I'm not sure you understand that game correctly; folding is not allowed.

If X bets 50%, Y is forced to call those bets, regardless what he holds. If X is checking her worst 50%, then Y gets to check behind with his worst 25% (the worst half of X's checking range) and bet the other 75%.

If you compare this to the Nash equilibrium, the hands that Y bets perform exactly the same. The 25% of hands that Y gets to check lose less—not less often but less value. Specifically, they lose 1 unit 3/32 of the time and win 1 unit 1/32 of the time where they win or lose 2 units in the Nash equilibrium, for a net gain of 1/16 unit for Y.

Oh, I get it, you were trying to be clever and snarky. Of course Y would lose value by checking his good hands; that isn't my point. Compared to the Nash equilibrium, Y doesn't (and can't) gain value by betting more, because there is no way to bet more. The only way Y can gain value compared to the Nash equilibrium is to check poor hands (not all hands!), and this is what X is preventing by betting everything out front.

Thanks for writing this up.

Thanks for writing all of this up. I've often felt similar about the book, and am just now finishing the game theory section. As for this specific issue:

It turns out that it does matter, but they set up the section in a way that it isn't clear why.

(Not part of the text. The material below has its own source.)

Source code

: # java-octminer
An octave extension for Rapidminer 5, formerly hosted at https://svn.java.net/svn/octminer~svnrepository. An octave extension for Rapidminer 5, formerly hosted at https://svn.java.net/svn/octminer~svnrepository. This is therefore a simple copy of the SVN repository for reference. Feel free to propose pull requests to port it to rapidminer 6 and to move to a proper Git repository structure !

It took me a very long time to understand what they were doing, but essentially they introduce this concept of ex-showdown value without fully defining it in terms of anything useful, and then they proceed to implicitly assume that raising the ex-showdown value raises it's actual value, which turns out to be true.

The reason that the nut low "wins more" than the second nut low when the opponent folds the third nut low is that the ex-showdown value of betting the nut low and having them fold better is higher than when you bet the second nut low and have them fold.

The authors set the EV of checking down to essentially be zero without telling anybody, and then use that. They are fully justified in doing this, but they don't explain it at all. To see what they are doing, just express the value of a strategy as the sum of it's expectations over every possible situations, and then group the situations where betting happens into one summand, and the situations where no betting happens into another.

What you end up with is that the EV ends up being commensurate with this term that they call "ex-showdown" value (this expresses the value of a strategy in terms of the difference between the value obtained by having bets go in the pot and the value of checking down).

Sorry to necro this thread, I'm going through the MOP and working every problem. I read the stated correction from the link that was posted in this thread but I think it is still wrong. On page 51, the example state the pot is 75, player A bets 30; then it says player B has immediate pot odds of 30/105. Should it be he has odds of 30:105? And doesn't that convert to a probability of (2/9)?

this is the copy/paste of the "correction" off the publisher's website:

Page 51: where it says "So from an immediate pot odds standpoint, B needs to be getting
more than $75 to $30 (or 40%) to win the pot." it should be "So from an immediate pot
odds standpoint, B should call if his chance of winning the pot is greater than 30/105, or
28.5%." (12/6/06)

Please correct me if im wrong, but in order to make AKs indifferent to calling, we only calculate the attacker's range vs AKs. For example, in Chapter 13 page 143, where the author is figuring out how to make X indifferent to calling with Kings, his calculations only include A,Q vs K.

Also, when I tried plugging in the ATs and A5s separately versus the entire range {AA, AKs} into pokerstove/equilab, A5s has a higher win percentage that ATs.